Digitalization is the path to economic development in the Western Balkans

The countries of the Western Balkans are relatively new to the introduction of eServices, but there is consensus that the digitalization process is the path they must follow, in order to be a useful service for citizens and the economy, but also due to clear connection between economic development and digital transformation.

In just five years since digitization was set as one of the development priorities with the establishment of the Office for IT and e-Government and the involvement of the entire Government, Serbia found it itself in the group of countries with the highest index of development of e-Government in the world.

In the United Nations report, Serbia ranked 40th out of 193 countries with the highest index of electronic government development in the world,” said the director of the Office for IT and eGovernment in Serbia, Mihailo Jovanović, in the first panel dedicated to digital transformation. at the Core days 2022 conference: Partnership for a more competitive region.

Republika Srpska followed the same path four years ago and founded the Ministry for Scientific and Technological Development, which has been intensively working on the digitization of services provided to the economy, administrative bodies, and citizens ever since. In this process, the local self-governments represent one unit with the republican authorities and are equal partners in all activities, said Deputy Minister Denis Turkanović.

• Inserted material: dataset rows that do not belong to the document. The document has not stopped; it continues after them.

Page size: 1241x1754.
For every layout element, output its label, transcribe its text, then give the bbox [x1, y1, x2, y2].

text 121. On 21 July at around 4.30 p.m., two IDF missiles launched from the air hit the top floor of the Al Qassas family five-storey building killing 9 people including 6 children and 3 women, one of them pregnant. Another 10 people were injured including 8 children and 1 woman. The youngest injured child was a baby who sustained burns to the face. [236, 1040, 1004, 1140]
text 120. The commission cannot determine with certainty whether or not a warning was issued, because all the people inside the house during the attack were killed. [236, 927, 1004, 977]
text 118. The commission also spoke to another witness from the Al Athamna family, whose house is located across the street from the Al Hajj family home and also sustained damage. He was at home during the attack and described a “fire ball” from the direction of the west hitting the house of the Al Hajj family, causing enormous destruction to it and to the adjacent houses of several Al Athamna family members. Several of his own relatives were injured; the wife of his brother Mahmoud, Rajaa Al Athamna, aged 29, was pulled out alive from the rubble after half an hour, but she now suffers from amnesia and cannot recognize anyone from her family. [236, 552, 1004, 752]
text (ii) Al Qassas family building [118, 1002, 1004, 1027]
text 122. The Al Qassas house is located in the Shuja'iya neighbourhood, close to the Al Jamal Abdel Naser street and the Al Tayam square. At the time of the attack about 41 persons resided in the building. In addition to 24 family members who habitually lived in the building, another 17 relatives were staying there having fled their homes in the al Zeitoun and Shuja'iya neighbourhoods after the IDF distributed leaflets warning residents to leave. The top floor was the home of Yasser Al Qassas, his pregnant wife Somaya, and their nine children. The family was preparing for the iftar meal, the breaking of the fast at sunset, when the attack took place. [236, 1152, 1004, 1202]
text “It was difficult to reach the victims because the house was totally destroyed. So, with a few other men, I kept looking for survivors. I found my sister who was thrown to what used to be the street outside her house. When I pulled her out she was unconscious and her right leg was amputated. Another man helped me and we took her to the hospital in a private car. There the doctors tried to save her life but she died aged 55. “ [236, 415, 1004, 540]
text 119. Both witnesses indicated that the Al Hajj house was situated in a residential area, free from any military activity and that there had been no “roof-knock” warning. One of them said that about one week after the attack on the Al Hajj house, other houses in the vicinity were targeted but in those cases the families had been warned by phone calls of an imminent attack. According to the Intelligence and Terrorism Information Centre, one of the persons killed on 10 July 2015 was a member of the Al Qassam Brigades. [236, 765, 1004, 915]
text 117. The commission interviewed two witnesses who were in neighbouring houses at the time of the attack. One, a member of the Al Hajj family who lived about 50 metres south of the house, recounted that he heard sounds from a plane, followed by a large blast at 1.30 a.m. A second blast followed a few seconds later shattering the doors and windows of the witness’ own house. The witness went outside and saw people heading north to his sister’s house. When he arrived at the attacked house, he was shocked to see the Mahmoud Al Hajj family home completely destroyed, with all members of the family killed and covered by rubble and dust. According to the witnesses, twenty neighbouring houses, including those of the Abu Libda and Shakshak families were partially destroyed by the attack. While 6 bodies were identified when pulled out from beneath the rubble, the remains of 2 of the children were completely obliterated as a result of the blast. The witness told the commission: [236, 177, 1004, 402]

“From 2018, we managed to digitize almost 60 administrative procedures, and at the moment we have about 200 active projects dedicated to the further development of eGovernment. In the future, we are waiting for the World Bank to prepare a comprehensive analysis of the needs for further development of eServices, which will help us to map the priorities and needs of our citizens”, said Turković.

The deputy mayor of Pristina, Alban Zogaj, said that in addition to the new administrative procedures, citizens in Pristina can now apply online for construction permits and pay all utility bills.

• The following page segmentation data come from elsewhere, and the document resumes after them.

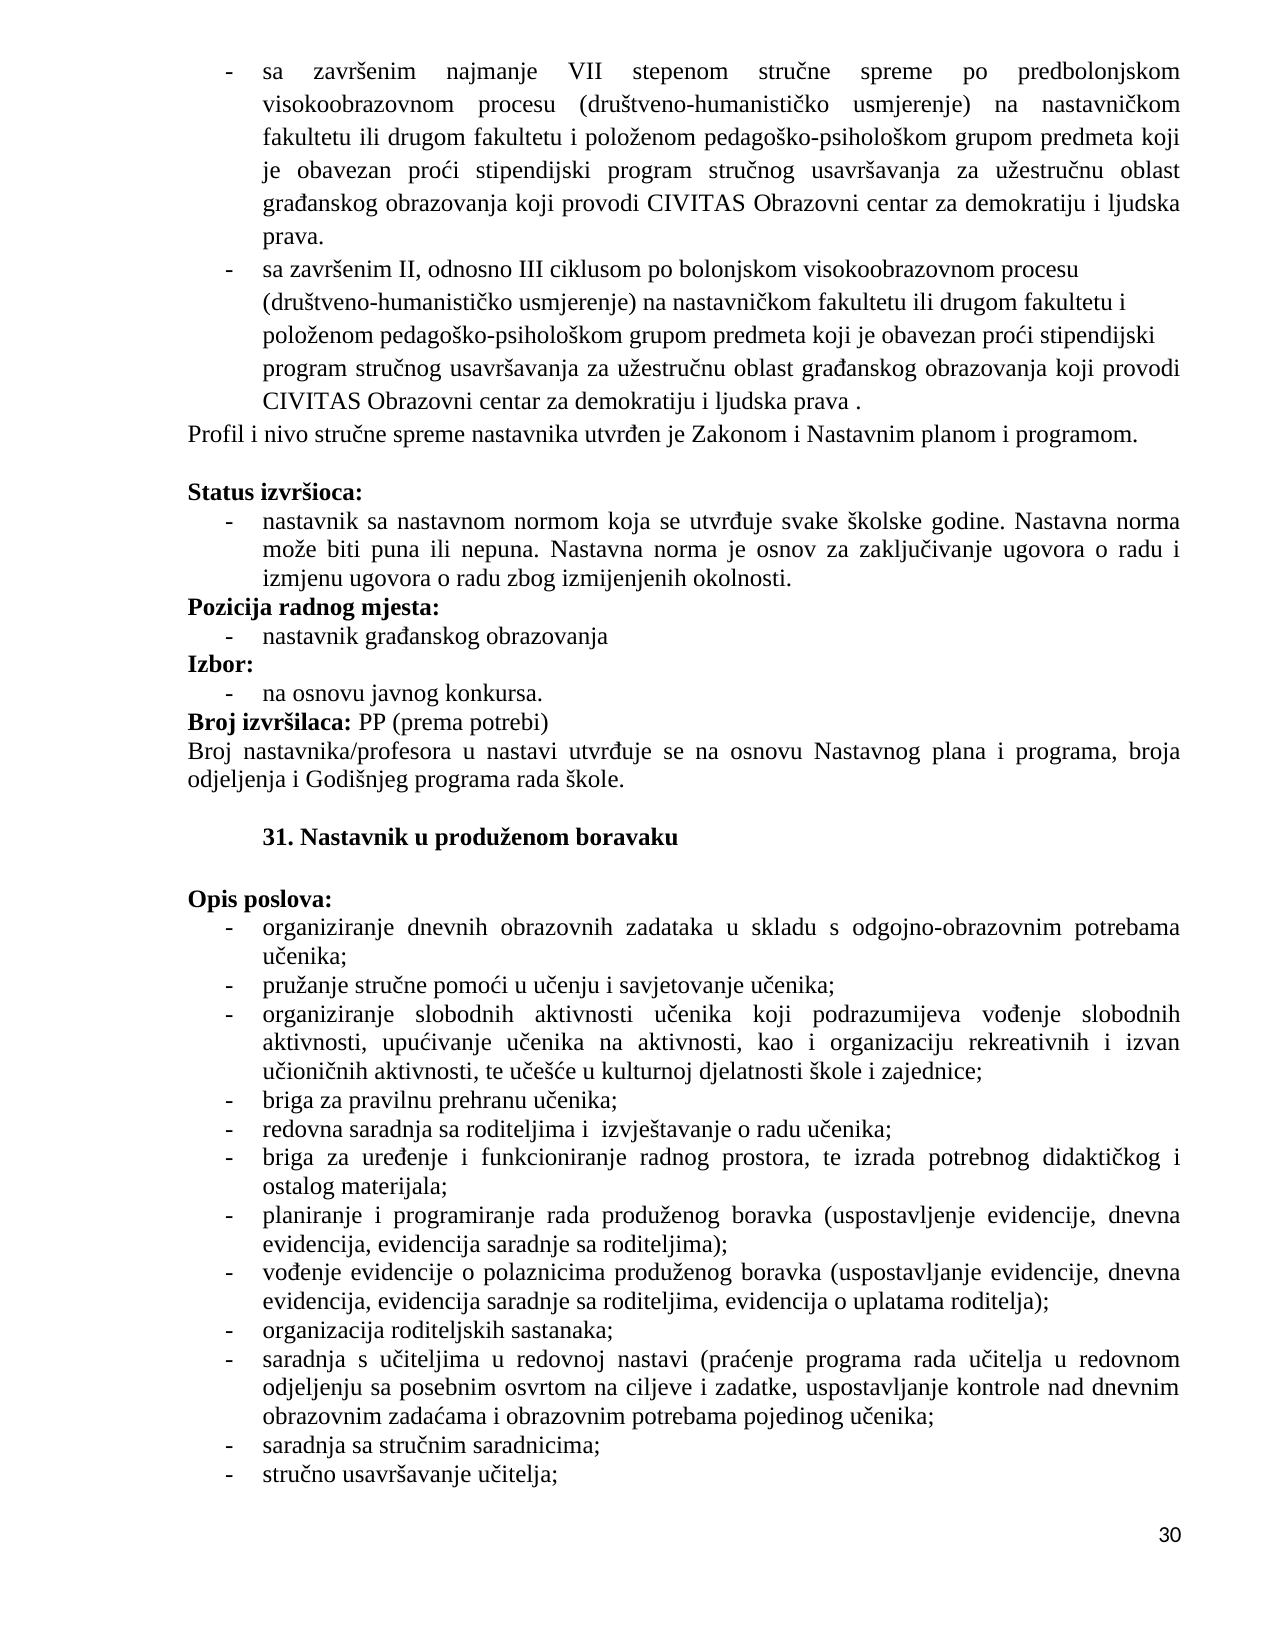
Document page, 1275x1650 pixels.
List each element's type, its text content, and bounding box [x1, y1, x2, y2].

list organiziranje dnevnih obrazovnih zadataka u skladu s odgojno-obrazovnim potrebama učenika; [225, 912, 1181, 970]
list stručno usavršavanje učitelja; [225, 1459, 1181, 1487]
text Broj izvršilaca: PP (prema potrebi) [187, 707, 1181, 736]
list planiranje i programiranje rada produženog boravka (uspostavljenje evidencije, dnevna evidencija, evidencija saradnje sa roditeljima); [225, 1200, 1181, 1257]
list sa završenim II, odnosno III ciklusom po bolonjskom visokoobrazovnom procesu [225, 254, 1181, 283]
list organizacija roditeljskih sastanaka; [225, 1315, 1181, 1344]
list saradnja sa stručnim saradnicima; [225, 1430, 1181, 1459]
list pružanje stručne pomoći u učenju i savjetovanje učenika; [225, 970, 1181, 999]
text Status izvršioca: [187, 477, 1181, 506]
text Izbor: [187, 649, 1181, 678]
list briga za uređenje i funkcioniranje radnog prostora, te izrada potrebnog didaktičkog i ostalog materijala; [225, 1142, 1181, 1200]
text Profil i nivo stručne spreme nastavnika utvrđen je Zakonom i Nastavnim planom i programom. [187, 419, 1181, 448]
list saradnja s učiteljima u redovnoj nastavi (praćenje programa rada učitelja u redovnom odjeljenju sa posebnim osvrtom na ciljeve i zadatke, uspostavljanje kontrole nad dnevnim obrazovnim zadaćama i obrazovnim potrebama pojedinog učenika; [225, 1344, 1181, 1430]
text Opis poslova: [187, 884, 1181, 912]
list redovna saradnja sa roditeljima i izvještavanje o radu učenika; [225, 1114, 1181, 1142]
list program stručnog usavršavanja za užestručnu oblast građanskog obrazovanja koji provodi CIVITAS Obrazovni centar za demokratiju i ljudska prava . [262, 353, 1181, 415]
list nastavnik građanskog obrazovanja [225, 621, 1181, 649]
list (društveno-humanističko usmjerenje) na nastavničkom fakultetu ili drugom fakultetu i [262, 287, 1181, 316]
list nastavnik sa nastavnom normom koja se utvrđuje svake školske godine. Nastavna norma može biti puna ili nepuna. Nastavna norma je osnov za zaključivanje ugovora o radu i izmjenu ugovora o radu zbog izmijenjenih okolnosti. [225, 506, 1181, 592]
list vođenje evidencije o polaznicima produženog boravka (uspostavljanje evidencije, dnevna evidencija, evidencija saradnje sa roditeljima, evidencija o uplatama roditelja); [225, 1257, 1181, 1315]
list briga za pravilnu prehranu učenika; [225, 1085, 1181, 1114]
list organiziranje slobodnih aktivnosti učenika koji podrazumijeva vođenje slobodnih aktivnosti, upućivanje učenika na aktivnosti, kao i organizaciju rekreativnih i izvan učioničnih aktivnosti, te učešće u kulturnoj djelatnosti škole i zajednice; [225, 999, 1181, 1085]
text Pozicija radnog mjesta: [187, 592, 1181, 621]
list na osnovu javnog konkursa. [225, 678, 1181, 707]
text 31. Nastavnik u produženom boravaku [262, 822, 1181, 851]
text Broj nastavnika/profesora u nastavi utvrđuje se na osnovu Nastavnog plana i programa, broja odjeljenja i Godišnjeg programa rada škole. [187, 736, 1181, 793]
list položenom pedagoško-psihološkom grupom predmeta koji je obavezan proći stipendijski [262, 320, 1181, 349]
list sa završenim najmanje VII stepenom stručne spreme po predbolonjskom visokoobrazovnom procesu (društveno-humanističko usmjerenje) na nastavničkom fakultetu ili drugom fakultetu i položenom pedagoško-psihološkom grupom predmeta koji je obavezan proći stipendijski program stručnog usavršavanja za užestručnu oblast građanskog obrazovanja koji provodi CIVITAS Obrazovni centar za demokratiju i ljudska prava. [225, 56, 1181, 250]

“We are currently working on a smart traffic solution. We have installed cameras throughout the city that will monitor air quality, inform citizens about traffic jams, but also monitor increased noise in populated areas, which is one of the most common communal problems in the city,” said Zogaj.

NALAS program director Jelena Janevska emphasized that smart cities are the future, as confirmed by the analysis of the impact of covid, which showed that digitization was the main tool to deal with the crisis that occurred.

“A holistic approach to solving real-life challenges of citizens using technology, increasing the human and financial capacities of local governments, and improving multi-level management are the basis for the successful implementation of the smart city concept in Southeast Europe. “Smart cities mean that we have smart people, a smart economy, and much more,” Janevski said.

The Director of the Center for Research and Policy Making, Marija Ristesca, referred to the gap that exists between men and women in business in access to finance, markets, supply chains and clusters, and concluded that the role of digitization is to remove that gap. Using the gender-responsive investment climate methodology of the European Bank for Reconstruction and Development, Risteska recommended the introduction of more EU services aimed at enrolling children in kindergartens, housing for the elderly, and other relevant needs, which mainly fall on women.